# Barcode Printing



## pianogirl68 (Aug 12, 2007)

This is the closest forum to what I need, so if it's the wrong place, my apologies.

I'm printing ID cards with barcodes, and have usually printed on white cards with no problem. This year I had the bright idea to use colored cards (for class identification), so I purchased a deep green and a deep royal blue set of cards. I never thought about the mostly transparent 'ink' not showing up on the darker cards. I know I can add a white label to the card for the barcode, but I'm afraid the students will just peel those off. Anyone have any other ideas? Are there other types of ink cartridges to use?


----------



## koala (Mar 27, 2005)

Hi pianogirl, welcome to TSF

The 2 colours you selected for the cards, deep green and blue, may not offer enough of a contrast for the barcode scanner to read, which is why barcodes are usually black on white.

I don't think a different ink would make any difference as inks for specific printers are generally the same in quality.

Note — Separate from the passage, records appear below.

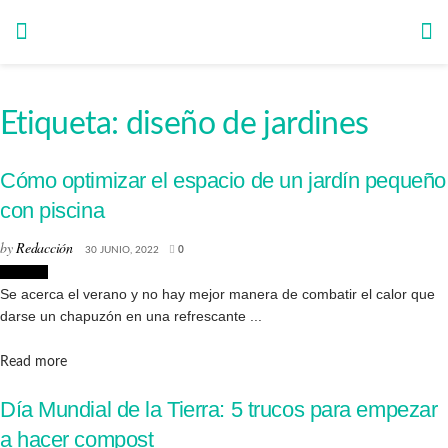
Etiqueta:
diseño de jardines
Cómo optimizar el espacio de un jardín pequeño
con piscina
by
Redacción
30 JUNIO, 2022
0
Piscinas
Se acerca el verano y no hay mejor manera de combatir el calor que
darse un chapuzón en una refrescante ...
Details
Read more
Día Mundial de la Tierra: 5 trucos para empezar
a hacer compost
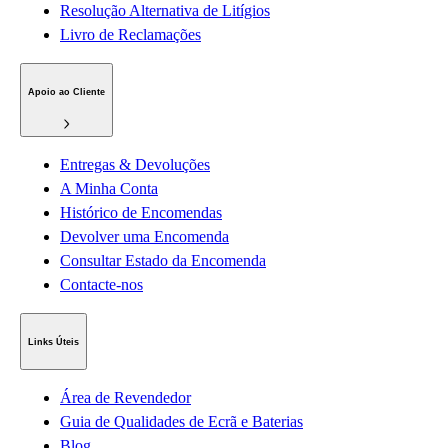
Resolução Alternativa de Litígios
Livro de Reclamações
Apoio ao Cliente
Entregas & Devoluções
A Minha Conta
Histórico de Encomendas
Devolver uma Encomenda
Consultar Estado da Encomenda
Contacte-nos
Links Úteis
Área de Revendedor
Guia de Qualidades de Ecrã e Baterias
Blog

Instead of adding a white label, I would go back to using white card to print on, and then use some other method for class identification. Maybe a coloured strip along the top of the card or a coloured border.


----------



## SLG (Feb 23, 2005)

he says he has already purchased the cards,
prehaps, if the scanners would read through laminated plastic the best thing to do would be to add the white strips and laminate over them? i dont know much about this area or if that would work, but seems a logical idea :4-dontkno


----------



## Redcore (Aug 14, 2007)

I was going to suggest lamination as well


----------



## pianogirl68 (Aug 12, 2007)

Thanks for all your suggestions. Unfortunately, the white strip didn't work either - the printer won't print on it if it's attached to the card. On a whim, I painted a white strip across the bottom with liquid paper, and it actually worked, but I'm not up to painting over 300 cards  I'm printing the barcodes on a regular inkjet on labels, and will attach them to the back. I was just hoping someone would tell me there's an opaque ink cartridge available somewhere. I guess I'm just too picky....


----------



## SLG (Feb 23, 2005)

heh, well good luck, the opaque ink cartridges to fit all printers business wouldnt be making a profit i dont think 

yea, maybe you were being a bit picky :tongue:


----------